■ Texte à analyser
>>

Pourquoi ce blog et comment le lire ?

Cette page, qui n'a pas la prétention d'être exhaustive, est un hommage rendu aux hommes du 36e régiment d'infanterie que mon arrière-grand-père, Fernand Le Bailly, a côtoyés, parfois photographiés pendant la Première Guerre mondiale. Elle souhaite conserver et transmettre leur souvenir. Elle est conçue à partir de témoignages, d'écrits et d'archives personnels qui m'ont été envoyés, en partie par des descendants de soldats du 36e. Elle est aussi un prétexte pour aller à la rencontre d'"invités" – historiens, passionnés de la Grande Guerre, élus, écrivains... – qui nous font redécouvrir aujourd'hui ce titanesque conflit. Elle est enfin un argument pour découvrir tous les prolongements de ce gigantesque conflit dans le monde d'aujourd'hui.

<<

■ Extrait de données
>>

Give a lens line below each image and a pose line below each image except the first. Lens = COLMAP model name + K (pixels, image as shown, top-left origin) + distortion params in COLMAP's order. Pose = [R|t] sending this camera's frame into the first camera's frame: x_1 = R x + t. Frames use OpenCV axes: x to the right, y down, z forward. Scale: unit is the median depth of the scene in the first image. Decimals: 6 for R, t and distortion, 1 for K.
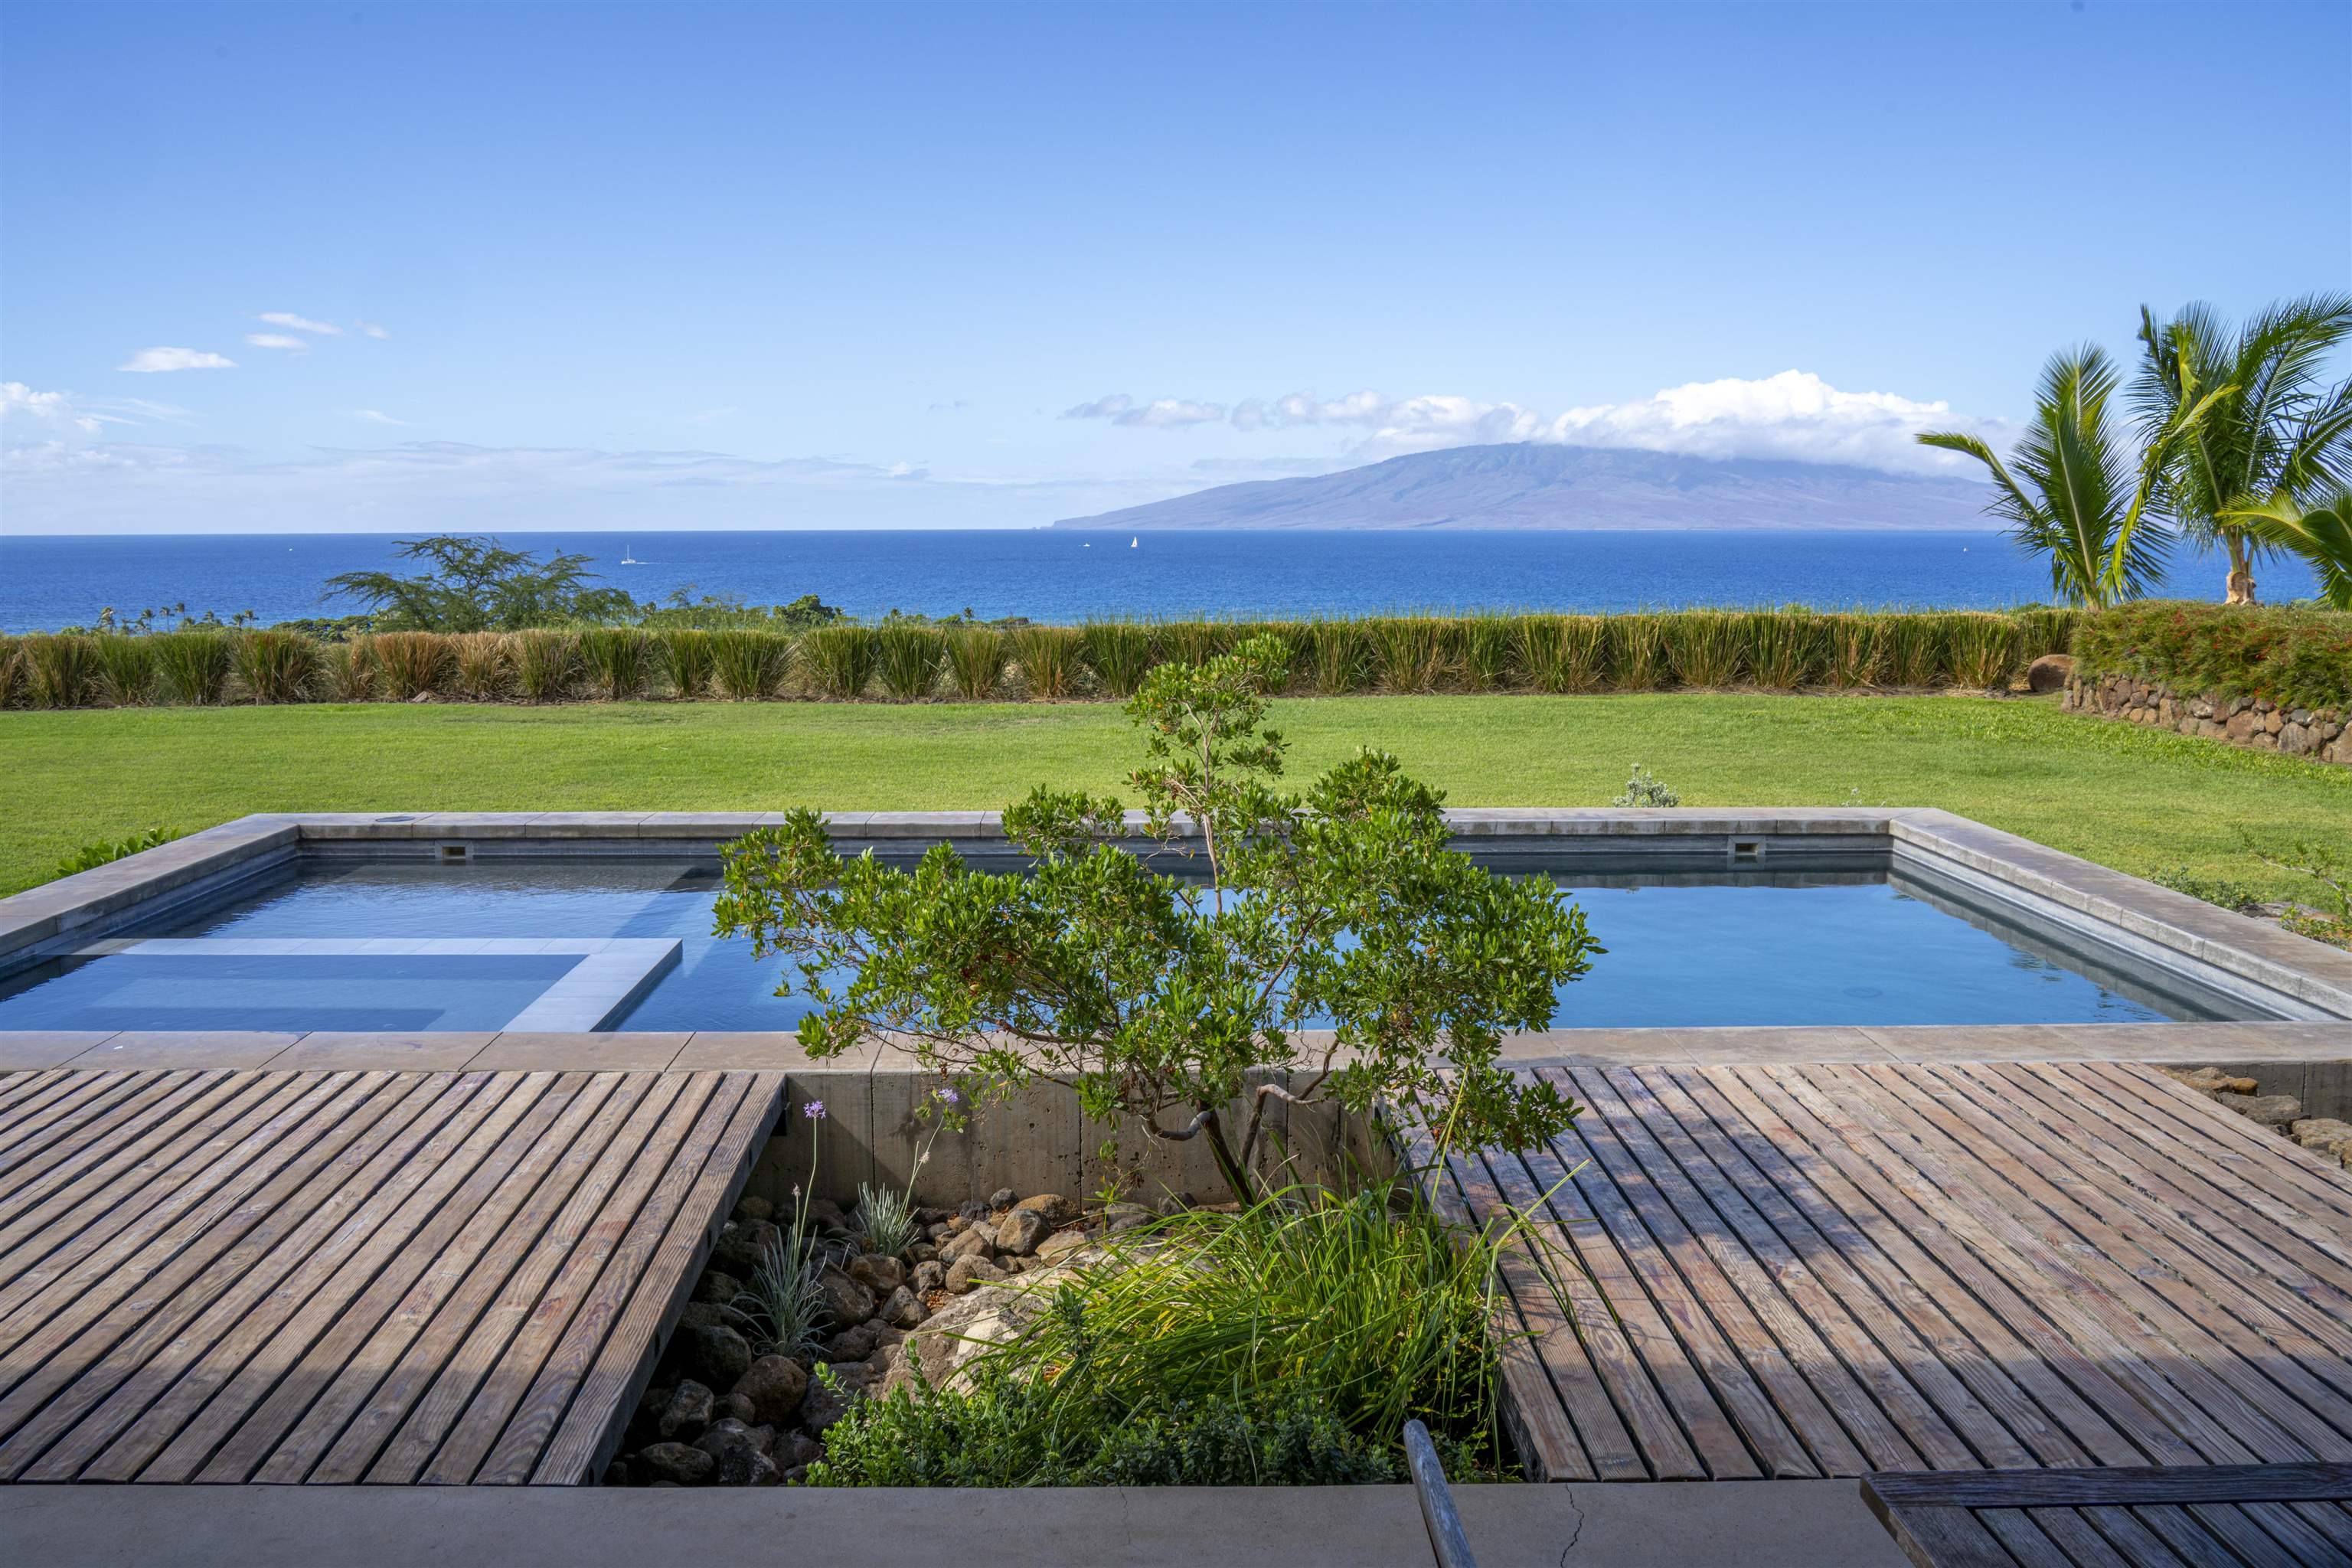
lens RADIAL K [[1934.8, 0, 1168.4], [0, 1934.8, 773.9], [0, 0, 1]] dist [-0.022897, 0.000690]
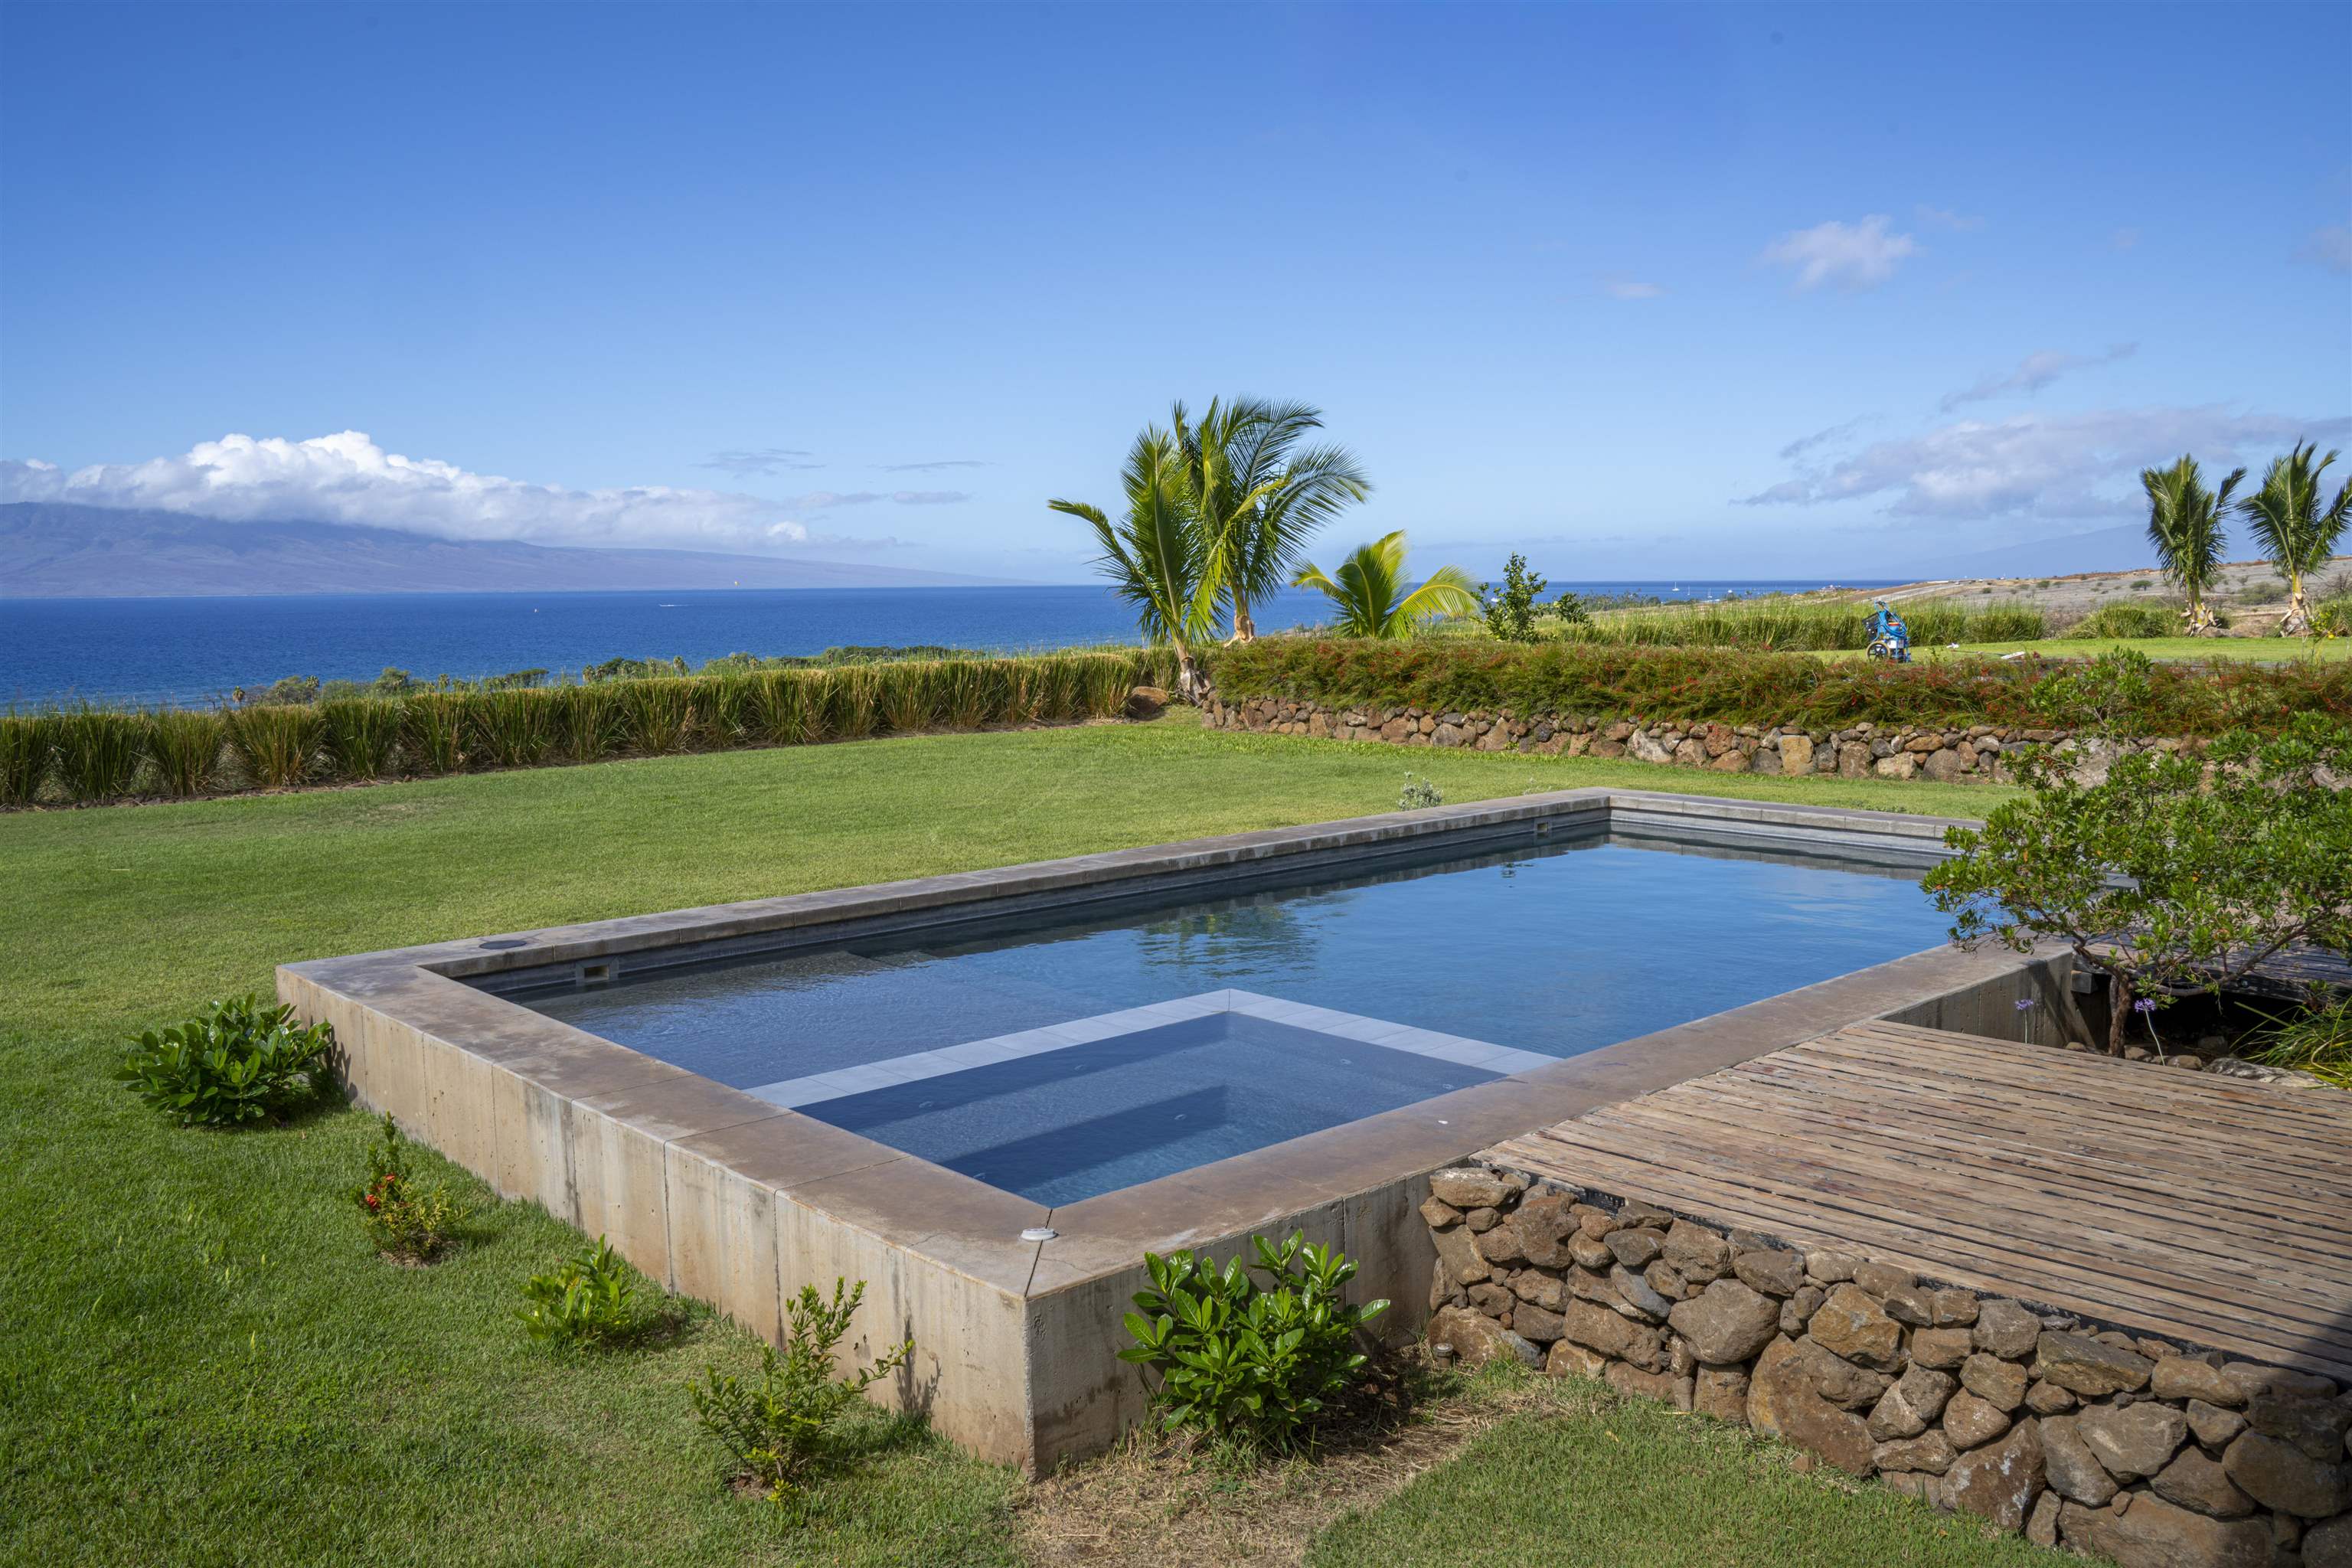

<<

■ Consigne
Répondez à partir du texte à analyser :
(a) À quel régiment appartenaient les hommes auxquels la page rend hommage ?
(b) Par qui une partie des témoignages, écrits et archives a-t-elle été envoyée ?
(c) Quels « invités » la page cite-t-elle ?
Les données n'ont aucun lien avec le texte à analyser.

■ Corrigé
(a) Au 36e régiment d'infanterie.
(b) Par des descendants de soldats du 36e.
(c) Des historiens, des passionnés de la Grande Guerre, des élus et des écrivains.